- DESCRIPTION OF THE TASK:
Take the line that has "部分公開決定審査請求事案" in it and every line after it to the end of the entries, and reproduce them exactly.

- ENTRIES SUPPLIED:
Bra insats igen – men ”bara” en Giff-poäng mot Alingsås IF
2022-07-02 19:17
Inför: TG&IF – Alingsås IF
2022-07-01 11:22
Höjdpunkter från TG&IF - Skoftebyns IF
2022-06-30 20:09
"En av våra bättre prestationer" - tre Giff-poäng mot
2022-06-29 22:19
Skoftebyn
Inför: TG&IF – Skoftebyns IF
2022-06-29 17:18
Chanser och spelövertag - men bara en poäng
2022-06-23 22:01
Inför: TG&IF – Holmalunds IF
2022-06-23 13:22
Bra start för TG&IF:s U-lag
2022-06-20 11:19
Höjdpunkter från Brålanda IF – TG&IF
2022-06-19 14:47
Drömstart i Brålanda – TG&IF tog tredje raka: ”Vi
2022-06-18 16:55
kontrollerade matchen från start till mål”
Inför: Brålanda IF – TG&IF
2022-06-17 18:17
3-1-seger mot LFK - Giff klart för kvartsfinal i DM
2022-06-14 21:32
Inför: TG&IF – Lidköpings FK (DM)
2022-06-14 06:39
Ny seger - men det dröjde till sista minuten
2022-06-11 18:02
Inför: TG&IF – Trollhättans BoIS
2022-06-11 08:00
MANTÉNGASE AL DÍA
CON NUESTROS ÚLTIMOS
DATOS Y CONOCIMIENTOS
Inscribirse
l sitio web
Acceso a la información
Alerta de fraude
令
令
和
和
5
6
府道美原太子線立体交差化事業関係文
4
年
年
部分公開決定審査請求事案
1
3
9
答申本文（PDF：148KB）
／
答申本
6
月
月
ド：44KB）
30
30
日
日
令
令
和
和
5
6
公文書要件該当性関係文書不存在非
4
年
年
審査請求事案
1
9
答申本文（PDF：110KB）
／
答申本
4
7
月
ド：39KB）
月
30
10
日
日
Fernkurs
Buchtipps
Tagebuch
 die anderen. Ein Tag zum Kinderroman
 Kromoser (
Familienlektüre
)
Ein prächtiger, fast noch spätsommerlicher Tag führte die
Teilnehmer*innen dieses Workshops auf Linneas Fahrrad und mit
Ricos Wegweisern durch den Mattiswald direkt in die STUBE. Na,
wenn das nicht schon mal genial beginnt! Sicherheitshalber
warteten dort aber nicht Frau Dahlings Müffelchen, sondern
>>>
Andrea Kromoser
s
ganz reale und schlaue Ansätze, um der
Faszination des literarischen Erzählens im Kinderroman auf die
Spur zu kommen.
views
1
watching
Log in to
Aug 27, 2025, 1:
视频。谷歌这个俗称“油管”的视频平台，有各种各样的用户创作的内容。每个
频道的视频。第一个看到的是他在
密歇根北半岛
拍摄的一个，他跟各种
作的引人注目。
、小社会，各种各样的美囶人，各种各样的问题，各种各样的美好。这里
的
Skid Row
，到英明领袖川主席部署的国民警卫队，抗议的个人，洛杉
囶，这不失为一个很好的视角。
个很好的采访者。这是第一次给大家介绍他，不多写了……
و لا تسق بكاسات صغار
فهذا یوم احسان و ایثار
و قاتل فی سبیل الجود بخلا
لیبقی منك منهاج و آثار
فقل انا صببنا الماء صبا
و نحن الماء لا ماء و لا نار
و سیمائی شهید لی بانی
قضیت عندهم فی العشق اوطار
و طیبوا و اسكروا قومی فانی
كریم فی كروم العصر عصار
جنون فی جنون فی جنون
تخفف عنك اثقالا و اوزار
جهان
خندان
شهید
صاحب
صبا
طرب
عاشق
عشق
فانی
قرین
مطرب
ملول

- WRITTEN SOLUTION:
部分公開決定審査請求事案
1
3
9
答申本文（PDF：148KB）
／
答申本
6
月
月
ド：44KB）
30
30
日
日
令
令
和
和
5
6
公文書要件該当性関係文書不存在非
4
年
年
審査請求事案
1
9
答申本文（PDF：110KB）
／
答申本
4
7
月
ド：39KB）
月
30
10
日
日
Fernkurs
Buchtipps
Tagebuch
 die anderen. Ein Tag zum Kinderroman
 Kromoser (
Familienlektüre
)
Ein prächtiger, fast noch spätsommerlicher Tag führte die
Teilnehmer*innen dieses Workshops auf Linneas Fahrrad und mit
Ricos Wegweisern durch den Mattiswald direkt in die STUBE. Na,
wenn das nicht schon mal genial beginnt! Sicherheitshalber
warteten dort aber nicht Frau Dahlings Müffelchen, sondern
>>>
Andrea Kromoser
s
ganz reale und schlaue Ansätze, um der
Faszination des literarischen Erzählens im Kinderroman auf die
Spur zu kommen.
views
1
watching
Log in to
Aug 27, 2025, 1:
视频。谷歌这个俗称“油管”的视频平台，有各种各样的用户创作的内容。每个
频道的视频。第一个看到的是他在
密歇根北半岛
拍摄的一个，他跟各种
作的引人注目。
、小社会，各种各样的美囶人，各种各样的问题，各种各样的美好。这里
的
Skid Row
，到英明领袖川主席部署的国民警卫队，抗议的个人，洛杉
囶，这不失为一个很好的视角。
个很好的采访者。这是第一次给大家介绍他，不多写了……
و لا تسق بكاسات صغار
فهذا یوم احسان و ایثار
و قاتل فی سبیل الجود بخلا
لیبقی منك منهاج و آثار
فقل انا صببنا الماء صبا
و نحن الماء لا ماء و لا نار
و سیمائی شهید لی بانی
قضیت عندهم فی العشق اوطار
و طیبوا و اسكروا قومی فانی
كریم فی كروم العصر عصار
جنون فی جنون فی جنون
تخفف عنك اثقالا و اوزار
جهان
خندان
شهید
صاحب
صبا
طرب
عاشق
عشق
فانی
قرین
مطرب
ملول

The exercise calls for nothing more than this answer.